The return of this acts like a regular spawn call. You can read output from the streams and detect when the process closes still.

SOLVED


#4

Can also be fixed by using this command:

launchctl setenv PATH "$PATH"

So you could do something like this when your app starts.

childProcess.execFileSync(process.env.SHELL, ['-i', '-c', 'launchctl setenv PATH "$PATH"'])

And that allows this to work:

var gulpPath = path.join(__dirname, '../', 'node_modules', 'gulp', 'bin', 'gulp.js');
gulp=spawn(gulpPath, {cwd: project.directory});

This will not work if the application is launched via spotlight! I recommend the above solution for that case


#5

Could you kindly take a look at this question that I posted on SO? I think the issue I am facing is similar to what you had.

Thank you very much.


#6

I’m not sure because I don’t package as an asar. I would package as an asar if I could, but asar pack has a bug on OS X. There is an issue in for it right now https://github.com/atom/asar/issues/33. Until then I can’t package my app as an asar!

That said, I took a look at your question. I’m not sure why that is happening, but it would be interesting to see if you still have that problem when you don’t use an asar to distribute.


#7

Thank you, @erikmellum

This is the repo where I have the issue discussed in the SO question - and I have adapted the gulp-based asar packaging that comes with the electron-boilerplate (which is also mentioned in Sindre Sorhus’ awesome-electron list of generators). And fortunately the packaging itself is working fine for me for all the three platforms, but for the issue of not being able to use the packed file as an argument to a spawned node process.
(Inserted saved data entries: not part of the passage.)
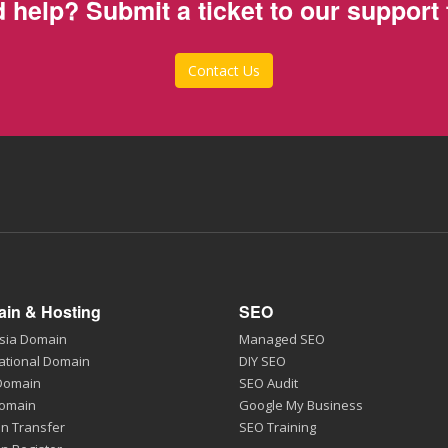
 help? Submit a ticket to our support
Contact Us
in & Hosting
SEO
sia Domain
Managed SEO
ational Domain
DIY SEO
 Domain
SEO Audit
Domain
Google My Business
n Transfer
SEO Training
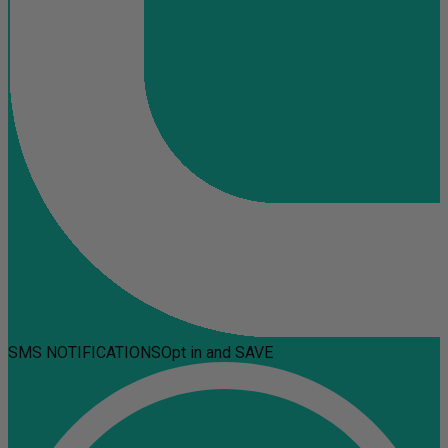
SMS NOTIFICATIONS
Opt in and SAVE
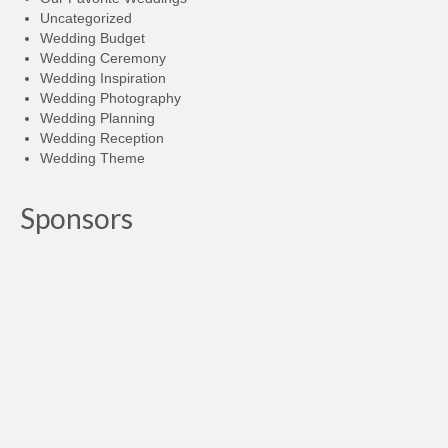
Uncategorized
Wedding Budget
Wedding Ceremony
Wedding Inspiration
Wedding Photography
Wedding Planning
Wedding Reception
Wedding Theme
Sponsors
I have posted another separate thread with the question - hopefully someone can suggest a solution.


#8

It looks like this fix isn’t always valid. My environment used zsh. I tested my Darwin x64 package on a mac with regular Bash and suddenly ran into the same issue where the spawn task is created, but never does anything. You can get the pid of the newly created process, and notice that it never runs by using ps -p 1234. So I will be testing out probably using https://atom.io/docs/api/v0.187.0/BufferedProcess (Buffered Process) which I believe is how atom solves this bug.
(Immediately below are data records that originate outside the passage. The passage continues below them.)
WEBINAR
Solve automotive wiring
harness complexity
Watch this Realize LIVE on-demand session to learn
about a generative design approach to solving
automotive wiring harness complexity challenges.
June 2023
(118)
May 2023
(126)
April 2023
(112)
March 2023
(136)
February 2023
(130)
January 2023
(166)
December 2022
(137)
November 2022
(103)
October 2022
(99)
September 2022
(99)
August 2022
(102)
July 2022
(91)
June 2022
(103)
Another thing I tested that does not work is spawning in the mainProcess and using message passing to the renderer process. The mainProcess spawn object has the same issue (unfortunately). I located this thread that discusses this bug as well: BufferedProcess and $PATH


#9

Solved! All the above fixes I believe are symptoms of the true cause. If you do this:

var spawn = require('child_process').spawn
spawn(...)

Then you will get errors when trying to spawn in an OS X Package. Easily fixed by doing this instead:

var childProcess = require('child_process')
childProcess.spawn(...)

#10

Interesting… Thank you.

I will explore the option of require-ing the entire child_process first and then using spawn or fork from there.


#11

@floydpink let me know if that changes anything for your situation.


#12

Unfortunately, that did not help.

I got some responses from @zcbenz on the GitHub issue that I raised and the current status is I can make fork(module) work in place of spawn(node, module) where the module is within an asar package - but for some reason after the forked child process (with { silent : true }) gets up and running the electron processes (both Browser and Renderer) stops working.


#13

Thank you! This thread has saved us a ton of time.